I've probably already written "This is Tom Hanks' best performance" half a dozen times, but here I go again: In "A Beautiful Day in the Neighborhood," the two-time Oscar winner does career-peak work.

There may be an element of witchcraft in Hanks' Fred Rogers. He has done basic things to increase his resemblance to the TV icon/cardigan enthusiast: Hanks wears eyebrow wigs, approximates Rogers' slow, singsongy style of speaking and duplicates his clipped pronunciation of the word "neighbor."

But the performance is less an impression than a spirit summoning. It's as if Hanks tucks a cozy blanket around the entire film, embodying the beatific warmth and kindness of Rogers so that every time he appears on screen in "Beautiful Day," you feel better and more hopeful. (Now that Hanks has played Rogers and, in "Saving Mr. Banks," Walt Disney, he needs to complete the midcentury-guy-who-was-beloved-by-children-and-adults triumvirate by tackling Minnesota native Charles Schulz.)

Parts of Marielle Heller's movie are designed to feel like an episode of "Mister Rogers' Neighborhood," geared toward adults who need a little hope. It's a stranger movie than audiences are expecting, I suspect, because Heller makes such bold choices: shrinking characters so they fit into the neighborhood, where they interact with Rogers' puppets, and stopping the movie dead for a sequence I don't want to say too much about except that it's a risky attempt to break through the wall between movie and moviegoer, to ask us to think more like Mr. Rogers does. In other words: WWMRD?

Audiences also may be surprised to discover that Rogers is not the main character in "Beautiful Day." That would be Matthew Rhys' Lloyd Vogel, a fictionalized version of real-life reporter Tom Junod, who wrote about how being assigned to write a profile of Rogers changed his life, helping him resolve resentments from his childhood. Vogel — the character who grows in "Beautiful Day" — begins as a cynic who believes Rogers is putting on an act but gradually realizes he's a real human who is especially good at humanity.
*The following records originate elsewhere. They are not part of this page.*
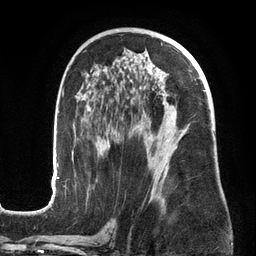
Breast MRI (dynamic contrast-enhanced), one axial slice. Position 79 of 134 along the scan axis. Cropped to one breast. Dynamic contrast-enhanced series, time point 2 of 6 at this slice position (early post-contrast). 3 T. TE 2.7 ms, TR 6.5 ms. 1.2 mm slice thickness. 256 × 256 image matrix. Female patient.
Outlined on this slice (semi-automatically segmented with operator editing):
- enhancing-tissue mask used for the functional tumour volume (all voxels passing the contrast-enhancement thresholds inside the analysis volume; usually the tumour): box from (x=50, y=44) to (x=205, y=201) px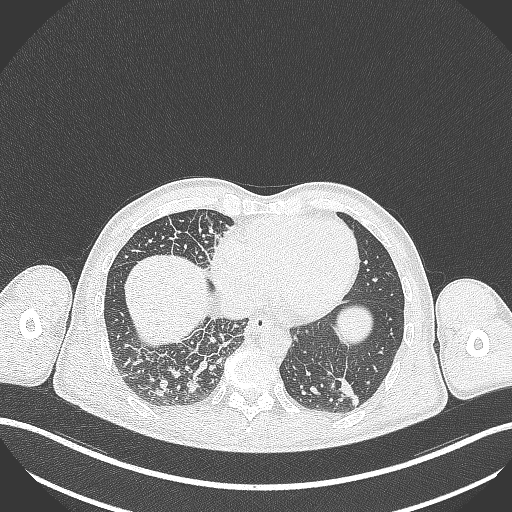
Chest CT, one axial slice; slice 86 of 348 in the series (ordered by position); lung window (W 1500 / L -600 HU); 1 mm slice thickness; 512 × 512 image matrix. Patient: male, 49 years. Case-level facts recorded for this patient, not image findings: clinical TNM (as recorded): T2b N1 M0.
Outlined on this slice (bounding box drawn by a radiologist):
- lung tumour (recorded histology: adenocarcinoma): bounding box (x1, y1, x2, y2) in pixels: (335, 372, 361, 407)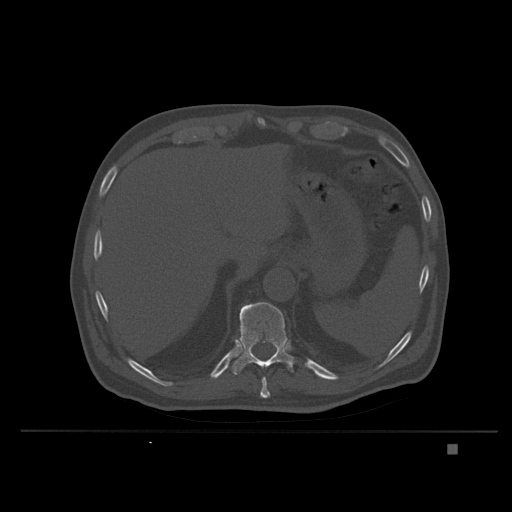
CT including the spine, one axial slice; position 180 of 435 along the scan axis; bone window (W 1800 / L 400 HU); 1.5 mm slice thickness; 512 × 512 image matrix, field of view 434 × 434 mm. Patient: male, 73 years. From the clinical record (not read from this slice): primary cancer: skin.
Outlined on this slice (semi-automatic segmentation, software-assisted and operator-edited):
- T10 vertebra: box from (x=260, y=377) to (x=270, y=398) px
- T11 vertebra: (x=232, y=302)–(x=295, y=375)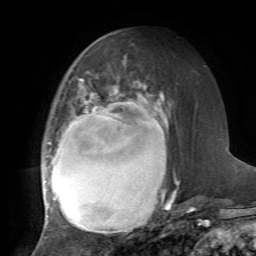
Breast MRI, one axial slice. Slice 32 of 72 in the series (ordered by position). Cropped to one breast. Dynamic contrast-enhanced series, time point 2 of 7 at this slice position (early post-contrast). 1.5 T. TE 4.2 ms, TR 8.7 ms. 2.2 mm slice thickness. 256 × 256 image matrix, field of view 180 × 180 mm. Female patient.
Outlined on this slice (semi-automatically segmented with operator editing):
- enhancing-tissue mask used for the functional tumour volume (all voxels passing the contrast-enhancement thresholds inside the analysis volume; usually the tumour): bounding box [x1, y1, x2, y2] px = [42, 80, 179, 231]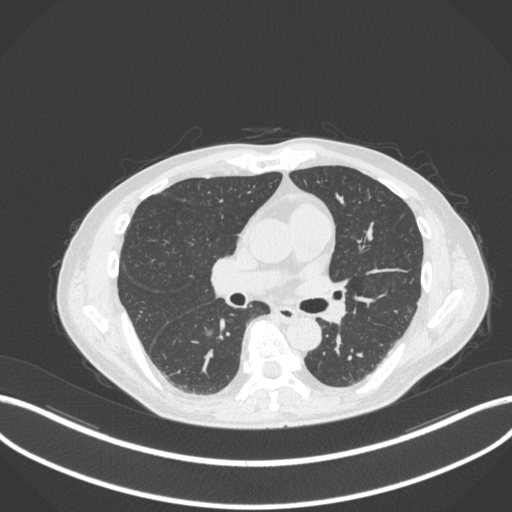
Chest CT, one axial slice. Position 176 of 324 along the scan axis. Reconstruction kernel B31f. 120 kVp. Lung window (W 1500 / L -600 HU). 1 mm slice thickness. 512 × 512 image matrix, field of view 400 × 400 mm. Male patient, age 61 years. From the clinical record (not read from this slice): clinical TNM (as recorded): T1c N0 M0.
Annotated regions visible in this slice (bounding box drawn by a radiologist):
- lung tumour (recorded histology: adenocarcinoma): bounding box [x1, y1, x2, y2] px = [200, 325, 219, 340]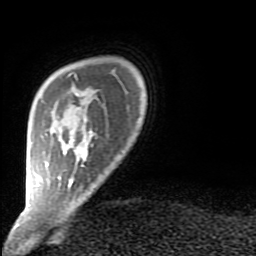
Breast MRI (dynamic contrast-enhanced), one axial slice; slice 13 of 80 in the series (ordered by position); cropped to one breast; dynamic contrast-enhanced series, time point 2 of 9 at this slice position (early post-contrast); 1.5 T; TE 2.6 ms, TR 6 ms; 2 mm slice thickness; 256 × 256 image matrix. Female patient.
Structures marked on this image (semi-automatic segmentation, software-assisted and operator-edited):
- enhancing-tissue mask used for the functional tumour volume (all voxels passing the contrast-enhancement thresholds inside the analysis volume; usually the tumour): bounding box (x1, y1, x2, y2) in pixels: (40, 73, 93, 187)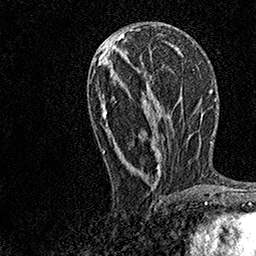
Breast MRI, one axial slice; cropped to one breast; dynamic contrast-enhanced series, time point 2 of 7 at this slice position (early post-contrast); 1.5 T; TE 3.5 ms, TR 7.2 ms; 1 mm slice thickness; 256 × 256 image matrix. Female patient.
Structures marked on this image (semi-automatic segmentation, software-assisted and operator-edited):
- enhancing-tissue mask used for the functional tumour volume (all voxels passing the contrast-enhancement thresholds inside the analysis volume; usually the tumour): box from (x=102, y=34) to (x=181, y=196) px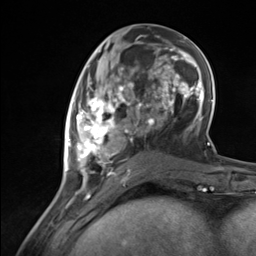
Breast MRI (dynamic contrast-enhanced), one axial slice; slice 56 of 124 in the series (ordered by position); cropped to one breast; dynamic contrast-enhanced series, time point 2 of 7 at this slice position (early post-contrast); 3 T; TE 1.8 ms, TR 4.7 ms; 1.3 mm slice thickness; 256 × 256 image matrix, field of view 150 × 150 mm. Female patient.
Annotated regions visible in this slice (semi-automatic segmentation, software-assisted and operator-edited):
- enhancing-tissue mask used for the functional tumour volume (all voxels passing the contrast-enhancement thresholds inside the analysis volume; usually the tumour): bounding box (x1, y1, x2, y2) in pixels: (66, 85, 137, 183)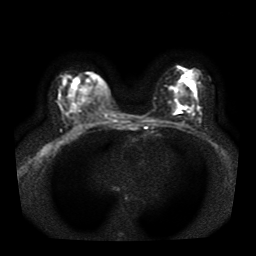
Breast MRI, one axial slice. Diffusion-weighted series; image 2 of 4 stored at this slice position (different b-values; order by instance number). 1.5 T. 5 mm slice thickness. 256 × 256 image matrix, field of view 330 × 330 mm. Female patient.
Structures marked on this image (expert manual segmentation):
- tumour on diffusion-weighted imaging: bounding box [x1, y1, x2, y2] px = [177, 106, 186, 113]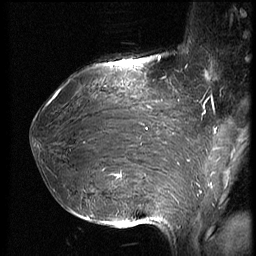
Breast MRI (dynamic contrast-enhanced), one sagittal slice; slice 27 of 66 in the series (ordered by position); dynamic contrast-enhanced series, image 2 of 3 at this slice position (ordered by acquisition); 1.5 T; TE 4.2 ms, TR 8.9 ms; 2.5 mm slice thickness; 256 × 256 image matrix, field of view 200 × 200 mm. Female patient, age 39 years. From the clinical record (not read from this slice): setting: breast cancer imaged before/during neoadjuvant chemotherapy; receptor status: HER2-positive.
Structures marked on this image (semi-automatic segmentation, software-assisted and operator-edited):
- analysis volume of interest (the breast-tissue region the enhancement analysis was run in; not a lesion): bounding box <32,75,188,218> (left, top, right, bottom; pixels)
- tumour enhancement mask (voxels above the 140 % enhancement threshold inside the analysis volume of interest): <53,91,147,211>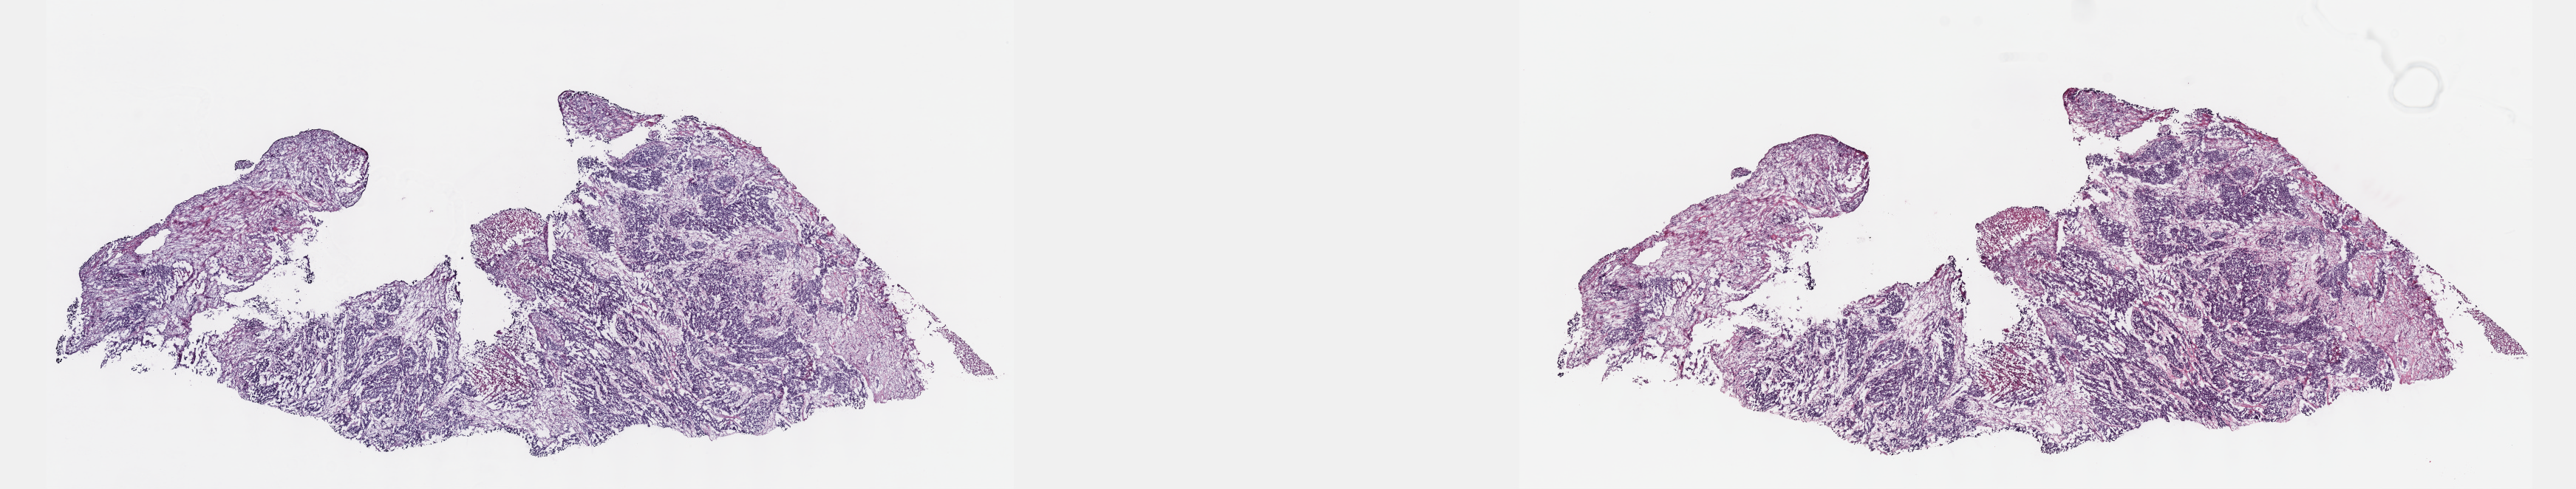
Whole-slide histology image, H&E — whole scanned area (about 28.2 x 5.3 mm) shown as a low-resolution overview. Frozen section. Sample: primary tumour, bladder. Male patient; age at initial diagnosis 49 years.
Diagnosis: Transitional cell carcinoma.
The Rhys stuff is fine but his is a predictable journey and every moment Rogers isn't on screen feels like an opportunity lost.

I suspect the folks behind "Beautiful Day" know that. It's why they've chosen to give Rogers the first and last words in the movie.

"We are trying to give children positive ways to deal with their feelings," Rogers tells Vogel early on. Since it's the feeling that Vogel is dealing with, a lot of the movie ends up being about figuring out what to do with anger.

That includes what Rogers does with his own anger.

This is where having an icon play another icon pays off exponentially, because we're given behind-the-scenes looks at two beloved figures at once. In the final scene, Hanks/Rogers is alone in a TV studio, where he sits down at a piano and blows off steam by pounding on the left side of the keyboard. The idea, I think, is that we are diminishing the humanity of beloved figures such as Hanks and Rogers if we fail to recognize that they have pain and anger, too. They're not saints but if we're willing to listen to them, maybe their artistry can help us deal with our own darker moments.